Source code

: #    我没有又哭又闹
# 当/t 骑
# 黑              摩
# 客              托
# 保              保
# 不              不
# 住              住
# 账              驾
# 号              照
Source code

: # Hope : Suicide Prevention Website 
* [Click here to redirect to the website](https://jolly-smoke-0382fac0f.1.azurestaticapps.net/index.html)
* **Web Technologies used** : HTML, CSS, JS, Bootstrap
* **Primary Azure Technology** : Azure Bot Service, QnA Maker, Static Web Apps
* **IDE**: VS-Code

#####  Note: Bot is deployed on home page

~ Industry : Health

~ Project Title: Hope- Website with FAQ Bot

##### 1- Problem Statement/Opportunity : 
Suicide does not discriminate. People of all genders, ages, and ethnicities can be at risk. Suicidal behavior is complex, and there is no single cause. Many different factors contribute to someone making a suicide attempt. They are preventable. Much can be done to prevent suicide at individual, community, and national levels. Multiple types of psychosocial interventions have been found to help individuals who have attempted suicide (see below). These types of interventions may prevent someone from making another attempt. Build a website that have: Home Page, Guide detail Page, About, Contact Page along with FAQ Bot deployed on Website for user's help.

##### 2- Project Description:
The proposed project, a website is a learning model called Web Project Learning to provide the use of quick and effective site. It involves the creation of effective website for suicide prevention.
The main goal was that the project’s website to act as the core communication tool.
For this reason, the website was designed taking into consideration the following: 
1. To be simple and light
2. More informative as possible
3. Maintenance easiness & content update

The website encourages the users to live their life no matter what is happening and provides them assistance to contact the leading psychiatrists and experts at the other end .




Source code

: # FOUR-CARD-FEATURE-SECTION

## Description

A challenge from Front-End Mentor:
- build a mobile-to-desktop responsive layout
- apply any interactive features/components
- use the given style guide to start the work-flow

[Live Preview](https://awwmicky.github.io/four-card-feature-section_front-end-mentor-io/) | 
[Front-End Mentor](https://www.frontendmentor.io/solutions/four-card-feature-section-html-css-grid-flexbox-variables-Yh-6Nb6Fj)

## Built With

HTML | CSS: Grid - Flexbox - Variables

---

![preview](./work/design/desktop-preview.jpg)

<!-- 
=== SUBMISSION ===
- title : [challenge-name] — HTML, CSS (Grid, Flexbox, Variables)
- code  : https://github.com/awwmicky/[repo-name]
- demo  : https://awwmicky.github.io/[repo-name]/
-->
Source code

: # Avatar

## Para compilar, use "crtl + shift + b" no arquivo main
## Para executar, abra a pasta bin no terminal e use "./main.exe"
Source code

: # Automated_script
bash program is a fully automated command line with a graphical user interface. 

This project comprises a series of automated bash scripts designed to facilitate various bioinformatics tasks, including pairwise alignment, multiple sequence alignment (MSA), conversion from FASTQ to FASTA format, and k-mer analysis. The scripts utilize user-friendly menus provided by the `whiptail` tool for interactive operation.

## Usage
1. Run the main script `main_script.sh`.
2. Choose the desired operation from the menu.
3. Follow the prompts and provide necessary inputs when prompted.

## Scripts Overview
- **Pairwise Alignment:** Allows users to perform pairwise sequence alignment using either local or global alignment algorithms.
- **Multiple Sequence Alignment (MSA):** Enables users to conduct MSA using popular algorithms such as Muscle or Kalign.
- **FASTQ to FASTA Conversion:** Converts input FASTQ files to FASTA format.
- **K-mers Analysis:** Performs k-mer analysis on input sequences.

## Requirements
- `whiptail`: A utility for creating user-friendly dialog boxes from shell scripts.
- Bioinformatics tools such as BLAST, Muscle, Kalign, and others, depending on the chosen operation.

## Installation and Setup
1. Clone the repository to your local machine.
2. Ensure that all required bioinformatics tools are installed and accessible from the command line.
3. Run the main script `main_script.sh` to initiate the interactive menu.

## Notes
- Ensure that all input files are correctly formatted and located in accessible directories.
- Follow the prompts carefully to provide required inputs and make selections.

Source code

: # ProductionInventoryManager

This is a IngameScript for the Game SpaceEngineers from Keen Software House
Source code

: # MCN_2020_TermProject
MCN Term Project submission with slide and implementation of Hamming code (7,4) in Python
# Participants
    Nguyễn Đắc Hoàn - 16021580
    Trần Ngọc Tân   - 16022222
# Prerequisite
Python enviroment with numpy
════
WHAT YOU WILL DO:
Each entry is to be given again, exactly as it stands.

WRITTEN REPLY:
Source code

: #    我没有又哭又闹
# 当/t 骑
# 黑              摩
# 客              托
# 保              保
# 不              不
# 住              住
# 账              驾
# 号              照
Source code

: # Hope : Suicide Prevention Website 
* [Click here to redirect to the website](https://jolly-smoke-0382fac0f.1.azurestaticapps.net/index.html)
* **Web Technologies used** : HTML, CSS, JS, Bootstrap
* **Primary Azure Technology** : Azure Bot Service, QnA Maker, Static Web Apps
* **IDE**: VS-Code

#####  Note: Bot is deployed on home page

~ Industry : Health

~ Project Title: Hope- Website with FAQ Bot

##### 1- Problem Statement/Opportunity : 
Suicide does not discriminate. People of all genders, ages, and ethnicities can be at risk. Suicidal behavior is complex, and there is no single cause. Many different factors contribute to someone making a suicide attempt. They are preventable. Much can be done to prevent suicide at individual, community, and national levels. Multiple types of psychosocial interventions have been found to help individuals who have attempted suicide (see below). These types of interventions may prevent someone from making another attempt. Build a website that have: Home Page, Guide detail Page, About, Contact Page along with FAQ Bot deployed on Website for user's help.

##### 2- Project Description:
The proposed project, a website is a learning model called Web Project Learning to provide the use of quick and effective site. It involves the creation of effective website for suicide prevention.
The main goal was that the project’s website to act as the core communication tool.
For this reason, the website was designed taking into consideration the following: 
1. To be simple and light
2. More informative as possible
3. Maintenance easiness & content update

The website encourages the users to live their life no matter what is happening and provides them assistance to contact the leading psychiatrists and experts at the other end .




Source code

: # FOUR-CARD-FEATURE-SECTION

## Description

A challenge from Front-End Mentor:
- build a mobile-to-desktop responsive layout
- apply any interactive features/components
- use the given style guide to start the work-flow

[Live Preview](https://awwmicky.github.io/four-card-feature-section_front-end-mentor-io/) | 
[Front-End Mentor](https://www.frontendmentor.io/solutions/four-card-feature-section-html-css-grid-flexbox-variables-Yh-6Nb6Fj)

## Built With

HTML | CSS: Grid - Flexbox - Variables

---

![preview](./work/design/desktop-preview.jpg)

<!-- 
=== SUBMISSION ===
- title : [challenge-name] — HTML, CSS (Grid, Flexbox, Variables)
- code  : https://github.com/awwmicky/[repo-name]
- demo  : https://awwmicky.github.io/[repo-name]/
-->
Source code

: # Avatar

## Para compilar, use "crtl + shift + b" no arquivo main
## Para executar, abra a pasta bin no terminal e use "./main.exe"
Source code

: # Automated_script
bash program is a fully automated command line with a graphical user interface. 

This project comprises a series of automated bash scripts designed to facilitate various bioinformatics tasks, including pairwise alignment, multiple sequence alignment (MSA), conversion from FASTQ to FASTA format, and k-mer analysis. The scripts utilize user-friendly menus provided by the `whiptail` tool for interactive operation.

## Usage
1. Run the main script `main_script.sh`.
2. Choose the desired operation from the menu.
3. Follow the prompts and provide necessary inputs when prompted.

## Scripts Overview
- **Pairwise Alignment:** Allows users to perform pairwise sequence alignment using either local or global alignment algorithms.
- **Multiple Sequence Alignment (MSA):** Enables users to conduct MSA using popular algorithms such as Muscle or Kalign.
- **FASTQ to FASTA Conversion:** Converts input FASTQ files to FASTA format.
- **K-mers Analysis:** Performs k-mer analysis on input sequences.

## Requirements
- `whiptail`: A utility for creating user-friendly dialog boxes from shell scripts.
- Bioinformatics tools such as BLAST, Muscle, Kalign, and others, depending on the chosen operation.

## Installation and Setup
1. Clone the repository to your local machine.
2. Ensure that all required bioinformatics tools are installed and accessible from the command line.
3. Run the main script `main_script.sh` to initiate the interactive menu.

## Notes
- Ensure that all input files are correctly formatted and located in accessible directories.
- Follow the prompts carefully to provide required inputs and make selections.

Source code

: # ProductionInventoryManager

This is a IngameScript for the Game SpaceEngineers from Keen Software House
Source code

: # MCN_2020_TermProject
MCN Term Project submission with slide and implementation of Hamming code (7,4) in Python
# Participants
    Nguyễn Đắc Hoàn - 16021580
    Trần Ngọc Tân   - 16022222
# Prerequisite
Python enviroment with numpy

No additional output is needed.